§ EXTRACT PROVIDED:
>> START

Use the Schema Registry API

Schemas provide human-readable documentation for an API. They verify that data conforms to an API, support the generation of serializers for data, and manage the compatibility of evolving APIs, allowing new versions of services to be rolled out independently.

The Schema Registry is built into Redpanda, and you can use it with the API or Redpanda Console. This section describes operations available in the Schema Registry API.

The Redpanda Schema Registry has API endpoints that allow you to perform the following tasks:

  • Register schemas for a subject. When data formats are updated, a new version of the schema can be registered under the same subject, allowing for backward and forward compatibility.

  • Retrieve schemas of specific versions.

  • Retrieve a list of subjects.

  • Retrieve a list of schema versions for a subject.

>> END

§ SUPPLIED ENTRIES:

>> START

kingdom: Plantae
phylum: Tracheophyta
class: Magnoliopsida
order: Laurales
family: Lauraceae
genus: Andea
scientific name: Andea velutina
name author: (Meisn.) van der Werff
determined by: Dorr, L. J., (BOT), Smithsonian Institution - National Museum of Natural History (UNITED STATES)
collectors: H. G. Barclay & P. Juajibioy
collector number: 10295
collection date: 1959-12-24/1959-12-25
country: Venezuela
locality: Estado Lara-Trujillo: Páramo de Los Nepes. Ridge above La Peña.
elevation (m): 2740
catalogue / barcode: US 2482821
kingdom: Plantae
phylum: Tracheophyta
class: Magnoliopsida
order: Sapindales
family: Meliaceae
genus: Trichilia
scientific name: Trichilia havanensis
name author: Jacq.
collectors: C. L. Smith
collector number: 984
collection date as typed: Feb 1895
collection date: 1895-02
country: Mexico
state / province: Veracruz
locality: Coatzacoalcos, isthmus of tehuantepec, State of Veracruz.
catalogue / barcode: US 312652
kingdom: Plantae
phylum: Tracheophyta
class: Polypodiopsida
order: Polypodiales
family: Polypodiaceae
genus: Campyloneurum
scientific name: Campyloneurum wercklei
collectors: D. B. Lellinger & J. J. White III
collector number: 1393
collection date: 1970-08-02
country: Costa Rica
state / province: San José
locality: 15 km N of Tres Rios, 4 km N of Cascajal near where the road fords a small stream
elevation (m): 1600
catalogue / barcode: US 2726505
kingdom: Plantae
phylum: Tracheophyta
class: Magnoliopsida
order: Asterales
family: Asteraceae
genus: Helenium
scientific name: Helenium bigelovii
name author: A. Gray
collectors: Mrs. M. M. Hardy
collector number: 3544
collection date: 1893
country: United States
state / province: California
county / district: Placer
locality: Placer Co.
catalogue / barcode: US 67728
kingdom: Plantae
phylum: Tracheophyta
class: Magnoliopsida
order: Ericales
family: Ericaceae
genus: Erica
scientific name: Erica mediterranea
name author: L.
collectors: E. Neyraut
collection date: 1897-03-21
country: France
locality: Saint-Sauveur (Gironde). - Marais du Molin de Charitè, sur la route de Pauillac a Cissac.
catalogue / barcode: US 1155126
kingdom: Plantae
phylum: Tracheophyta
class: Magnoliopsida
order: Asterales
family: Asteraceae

>> END

§ WRITTEN TASK:
Write out the Schema Registry API passage again in full, word for word.

§ TASK ANSWER:
Use the Schema Registry API

Schemas provide human-readable documentation for an API. They verify that data conforms to an API, support the generation of serializers for data, and manage the compatibility of evolving APIs, allowing new versions of services to be rolled out independently.

The Schema Registry is built into Redpanda, and you can use it with the API or Redpanda Console. This section describes operations available in the Schema Registry API.

The Redpanda Schema Registry has API endpoints that allow you to perform the following tasks:

  • Register schemas for a subject. When data formats are updated, a new version of the schema can be registered under the same subject, allowing for backward and forward compatibility.

  • Retrieve schemas of specific versions.

  • Retrieve a list of subjects.

  • Retrieve a list of schema versions for a subject.